Johnhemming, if the above is incorrect I apologise, but he source was a broadsheet article, so I assume it has been fact checked and libel proofed.

NanaNina · 11/09/2009 21:26

I thought I would try to change tack a little on this thread as it seems to be all about attachment now. I am fascinated by the topic and could post about it all night but I thought I would post my viewpoints on the reasons why parents neglect/abuse their children in the first place and would be interested to hear others points of view.

I think that by and large in parenting we repeat the experiences that we had ourselves as children. If we were lucky enough to recieve love and care from our parents then the chances are that we will repeat this style of parenting with our own children. Conversely if a child is abused/neglected/subjected to inconsistent parenting etc etc then they are more than likley to repeat that experience when they in turn become parents.....the cycle of deprivation if you like. I know there are excptions to this but in the main I believe that this is what happens. I have worked with many abusing parents over the years and I have yet to meet one who was not abused themselves as a child. It can be either parent though I think men are more often the perpetrators of violence to children (and in particular step parents) and in many cases women "fail to protect" which was the case with baby P. So the victim turns perpetrator and this is true in cases of physical harm, emotional abuse and sexual abuse. So the wheel keeps turning and I don't think anyone knows how to break into that cycle.

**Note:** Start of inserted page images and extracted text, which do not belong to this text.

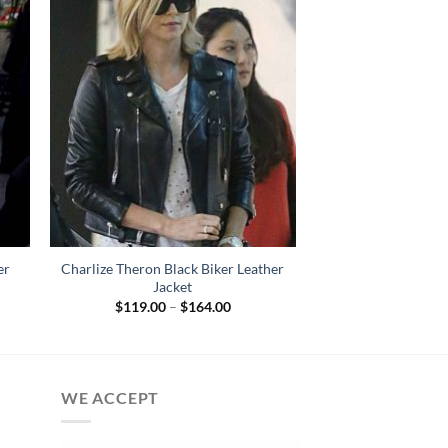
er
Charlize Theron Black Biker Leather
Jacket
Price
$
119.00
–
$
164.00
:
range:
.00
$119.00
gh
through
.00
$164.00
WE ACCEPT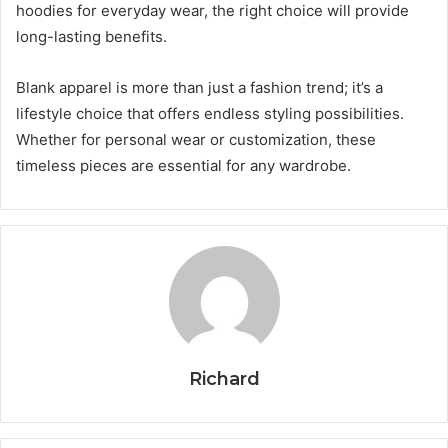
hoodies for everyday wear, the right choice will provide
long-lasting benefits.
Blank apparel is more than just a fashion trend; it’s a
lifestyle choice that offers endless styling possibilities.
Whether for personal wear or customization, these
timeless pieces are essential for any wardrobe.
Richard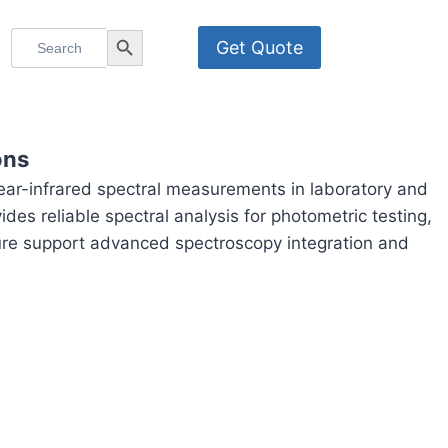
Search
Search Button
Get Quote
for:
ons
ar-infrared spectral measurements in laboratory and
des reliable spectral analysis for photometric testing,
cture support advanced spectroscopy integration and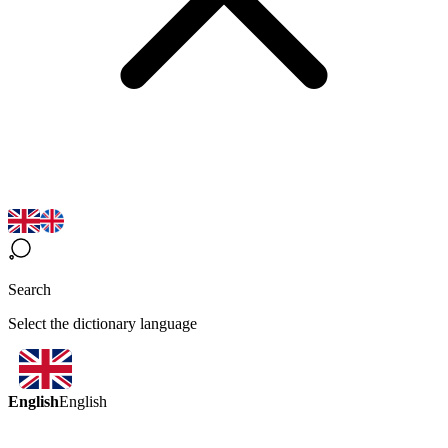
Search
Select the dictionary language
English
English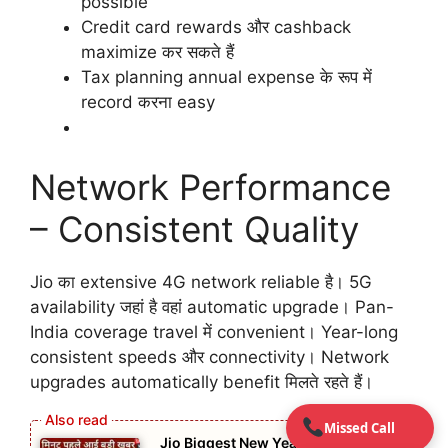
possible
Credit card rewards और cashback
maximize कर सकते हैं
Tax planning annual expense के रूप में
record करना easy
Network Performance
– Consistent Quality
Jio का extensive 4G network reliable है। 5G
availability जहां है वहां automatic upgrade। Pan-
India coverage travel में convenient। Year-long
consistent speeds और connectivity। Network
upgrades automatically benefit मिलते रहते हैं।
Missed Call
Jio Biggest New Year Deal in 2026: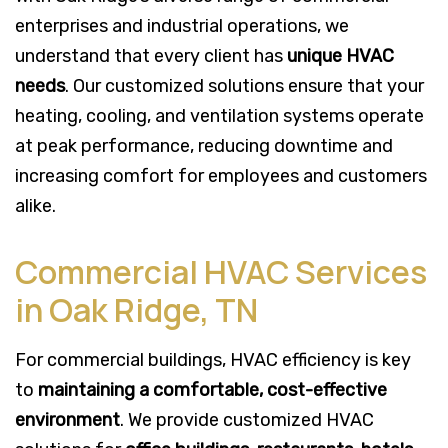
enterprises and industrial operations, we
understand that every client has
unique HVAC
needs
. Our customized solutions ensure that your
heating, cooling, and ventilation systems operate
at peak performance, reducing downtime and
increasing comfort for employees and customers
alike.
Commercial HVAC Services
in Oak Ridge, TN
For commercial buildings, HVAC efficiency is key
to
maintaining a comfortable, cost-effective
environment
. We provide customized HVAC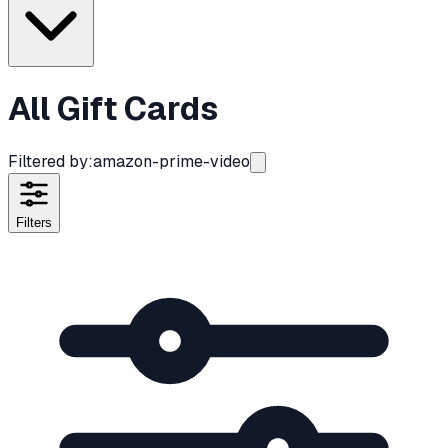
All Gift Cards
Filtered by:
amazon-prime-video
Filters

Politicians of various hues have tried and failed to effect any change in this cyle of deprivation. Efforts have been made to alleviate poverty (to some extent) and parenting classes etc but these in my view do not even begin to effect any meaningful change. I firmly believe that we can only give what we have received, and if we have not been properly cared for ourselves then
the odds are stacked against us when it is our turn to parent. I have seen this situation again and again and yes I know it's an argument in favour of the dangers of insecure attachments but that is what I believe, rightly or wrongly.

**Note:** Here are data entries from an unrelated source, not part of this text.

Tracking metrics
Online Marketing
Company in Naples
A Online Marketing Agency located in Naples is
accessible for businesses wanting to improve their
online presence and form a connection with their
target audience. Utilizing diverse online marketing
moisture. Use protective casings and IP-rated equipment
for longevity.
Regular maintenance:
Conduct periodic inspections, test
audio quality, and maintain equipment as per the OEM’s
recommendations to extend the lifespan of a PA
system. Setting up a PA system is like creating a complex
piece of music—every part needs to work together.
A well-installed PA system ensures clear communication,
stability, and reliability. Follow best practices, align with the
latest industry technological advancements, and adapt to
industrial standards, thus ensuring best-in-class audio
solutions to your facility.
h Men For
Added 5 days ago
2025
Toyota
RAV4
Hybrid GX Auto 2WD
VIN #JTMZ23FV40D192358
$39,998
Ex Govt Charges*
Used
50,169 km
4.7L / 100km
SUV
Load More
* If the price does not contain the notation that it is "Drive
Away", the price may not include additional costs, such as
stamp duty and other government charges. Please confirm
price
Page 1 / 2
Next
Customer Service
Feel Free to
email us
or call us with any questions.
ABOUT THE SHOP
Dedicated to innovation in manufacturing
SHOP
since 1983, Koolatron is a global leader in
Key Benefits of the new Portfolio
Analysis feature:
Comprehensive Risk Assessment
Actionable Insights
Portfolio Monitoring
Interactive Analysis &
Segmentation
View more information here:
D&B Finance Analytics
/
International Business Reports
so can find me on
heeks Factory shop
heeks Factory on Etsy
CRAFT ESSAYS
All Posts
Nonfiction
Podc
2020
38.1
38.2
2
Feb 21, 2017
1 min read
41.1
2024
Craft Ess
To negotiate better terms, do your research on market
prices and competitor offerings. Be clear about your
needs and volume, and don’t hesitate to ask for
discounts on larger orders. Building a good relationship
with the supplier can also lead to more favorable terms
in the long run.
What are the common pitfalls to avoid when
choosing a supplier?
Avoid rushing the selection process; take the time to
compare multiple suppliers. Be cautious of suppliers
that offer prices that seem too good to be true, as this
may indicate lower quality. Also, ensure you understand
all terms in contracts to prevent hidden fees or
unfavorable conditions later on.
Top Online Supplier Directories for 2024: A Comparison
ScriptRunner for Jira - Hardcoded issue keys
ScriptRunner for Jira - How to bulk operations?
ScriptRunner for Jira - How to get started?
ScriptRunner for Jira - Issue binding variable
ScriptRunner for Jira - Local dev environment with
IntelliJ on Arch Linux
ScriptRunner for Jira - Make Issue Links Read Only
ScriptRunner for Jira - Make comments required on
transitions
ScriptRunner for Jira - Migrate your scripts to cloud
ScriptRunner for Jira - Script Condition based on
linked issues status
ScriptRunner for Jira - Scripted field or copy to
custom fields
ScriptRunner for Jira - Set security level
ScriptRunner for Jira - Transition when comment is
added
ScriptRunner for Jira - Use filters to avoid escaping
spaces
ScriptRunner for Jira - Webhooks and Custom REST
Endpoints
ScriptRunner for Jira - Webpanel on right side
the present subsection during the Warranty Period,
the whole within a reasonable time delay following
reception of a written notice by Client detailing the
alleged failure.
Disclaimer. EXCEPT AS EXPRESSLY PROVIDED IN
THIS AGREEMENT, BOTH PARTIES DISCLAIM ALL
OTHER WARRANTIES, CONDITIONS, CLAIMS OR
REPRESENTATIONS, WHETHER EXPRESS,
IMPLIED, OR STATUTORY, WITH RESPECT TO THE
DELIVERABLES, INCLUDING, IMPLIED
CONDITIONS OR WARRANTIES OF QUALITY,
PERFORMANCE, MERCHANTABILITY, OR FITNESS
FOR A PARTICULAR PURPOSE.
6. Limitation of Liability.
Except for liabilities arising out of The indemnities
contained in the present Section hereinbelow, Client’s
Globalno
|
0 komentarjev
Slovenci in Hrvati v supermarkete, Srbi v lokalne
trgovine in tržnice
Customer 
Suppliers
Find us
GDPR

I realise of course that many new parents are intent upon not repeating the mistakes made by their parents, and that is a positive thing of course. I am talking here of children who were neglected/abused as children. It matters not whether those children remained with their birth family or were removed and entered the care system, because the emotional harm perpetrated upon them at an early age will effect them throughout their lifetime to a greater or lesser extent. I actually didn't mean this to be about attachment but it isn't really possible to enter into this debate and divorce attachment difficulties from the causes of child abus/neglect.

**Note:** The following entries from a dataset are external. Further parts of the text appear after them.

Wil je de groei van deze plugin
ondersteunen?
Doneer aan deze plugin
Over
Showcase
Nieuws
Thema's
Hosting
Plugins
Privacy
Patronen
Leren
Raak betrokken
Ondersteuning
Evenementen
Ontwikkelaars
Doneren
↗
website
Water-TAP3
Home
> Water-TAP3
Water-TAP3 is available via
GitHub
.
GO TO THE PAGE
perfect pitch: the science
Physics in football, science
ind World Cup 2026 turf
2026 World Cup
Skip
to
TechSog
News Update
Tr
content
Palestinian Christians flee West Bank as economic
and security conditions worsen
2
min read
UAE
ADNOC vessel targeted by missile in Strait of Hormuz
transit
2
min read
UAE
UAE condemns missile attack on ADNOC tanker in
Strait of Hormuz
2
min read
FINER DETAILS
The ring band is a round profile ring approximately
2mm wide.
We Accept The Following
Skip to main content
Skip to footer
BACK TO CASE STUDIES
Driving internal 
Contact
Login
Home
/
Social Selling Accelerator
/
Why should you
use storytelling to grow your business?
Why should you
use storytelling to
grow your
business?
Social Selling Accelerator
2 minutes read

I actually find it all very depressing because I cannot see any way to break into the cycle and prevent harm being passed from generation to generation.

Would be really interested in other's views on this.

wahwah · 11/09/2009 21:31

Good question. I have been fortunate in knowing a fair number of people who have 'broken the cycle'. Most of them felt that the abuse was connected to their parents' difficulties and that they were not deserving. They had got this sense from somewhere (a parent / neighbour /grandparent) and this had enabled them not to identify with the abuser. I wonder if it's something to do with this process building resilience.

edam · 11/09/2009 21:31

It is the job of MPs to hold the authorities to account. And to look into the complaints of constituents. And to be the voice of the powerless - helping to redress the balance a tiny bit in disputes with, for example, housing associations.

John Hemming is doing his job to the best of his ability. Wish I could say the same for all MPs - or all social workers.

It is extremely worrying when you have a bunch of people with power - and the powers of a social worker are particularly frightening - who resist any examination of their behaviour or practice.